Wir fragen uns, warum eine Nachfolgeorganisation der seit 2003 verbotenen Hizb ut-Tahrir, vor der das Landesamt für Verfassungsschutz warnt, ihre judenfeindlichen Parolen ungehindert auf Hamburgs Straßen verbreiten kann. Wieso ist der Senat nicht gegen diesen Verein vorgegangen und hat im Vorwege ein Demonstrationsverbot erteilt? Politik und Staat dürfen nicht zulassen, dass diese antisemitische Hetze zum Alltag in Deutschland wird. Der Senat muss Haltung zeigen und mit allen Möglichkeiten des Rechtsstaats gegen solche Aufmärsche vorgehen.

Es ist auch nicht hinnehmbar, dass der Senat an der vertraglichen Partnerschaft mit der Schura festhält, solange diese Antisemiten und Verfassungsfeinde in ihren Reihen toleriert. Unsere demokratischen Werte und Freiheitsrechte sind nicht verhandelbar und sie müssen entschlossen verteidigt werden.

Um die besorgniserregenden Entwicklungen der vergangenen Tage aufzuklären und sicherzustellen, dass dem nicht tatenlos zugesehen wird, hat die CDU-Bürgerschaftsfraktion eine Sondersitzung des Innenausschusses der Hamburgischen Bürgerschaft noch vor den Sommerferien beantragt. In dieser Sitzung darf es nicht nur um Betroffenheitsbekundungen gehen, wir erwarten eindeutige Taten gegen derartige antisemitische Bestrebungen. Auch die gestrige Attacke eines mutmaßlichen Islamisten in Winterhude zeigt deutlich, dass Hamburg vor einer neuen Herausforderung des religiösen Extremismus steht.

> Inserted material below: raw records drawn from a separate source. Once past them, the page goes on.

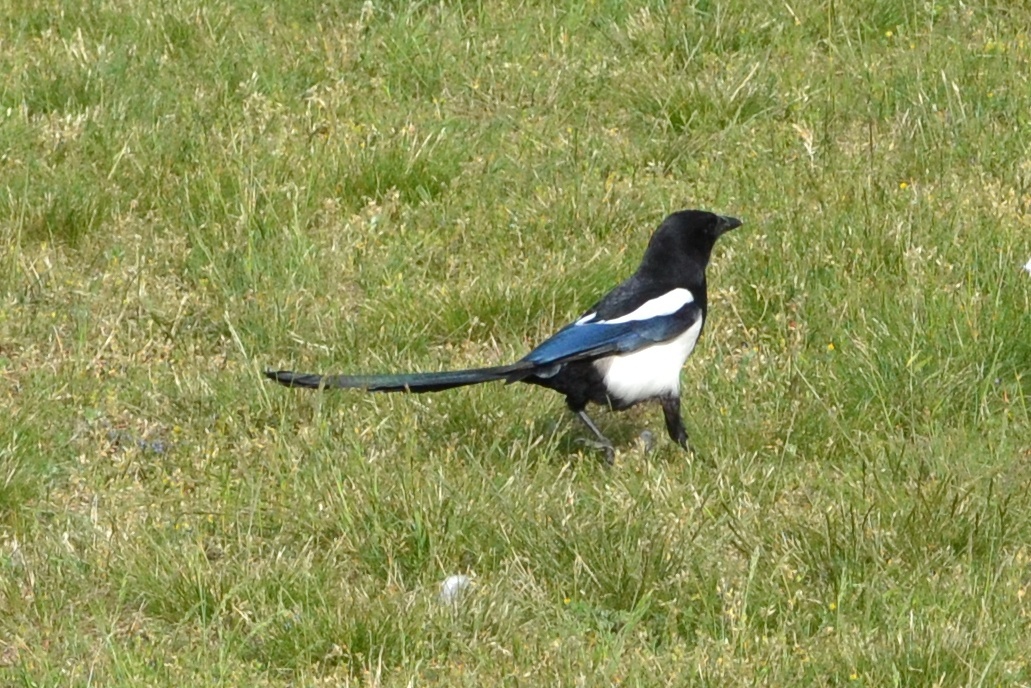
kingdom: Animalia
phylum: Chordata
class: Aves
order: Passeriformes
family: Corvidae
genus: Pica
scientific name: Pica pica
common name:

Es braucht jetzt einen Notfallplan, damit sich Hass, Hetze und alle Formen des Antisemitismus in den muslimischen Parallelgesellschaften dieser Stadt nicht weiter festsetzen können. Dazu gehört die sofortige Aussetzung der Islamverträge mit der Schura, eine Untersuchung der gestrigen „Demo“ auf dem Steindamm und die rechtsstaatliche Verfolgung aller Teilnehmer, die sich etwa durch das Skandieren antisemitischer Parolen strafbar gemacht haben könnten.

In einem weiteren Schritt sind die Hamburger Sicherheitsbehörden aufgerufen, kurzfristig und der aktuellen Lage angemessen, bekannte Hamburger Islamisten und Gefährder verstärkt zu überprüfen.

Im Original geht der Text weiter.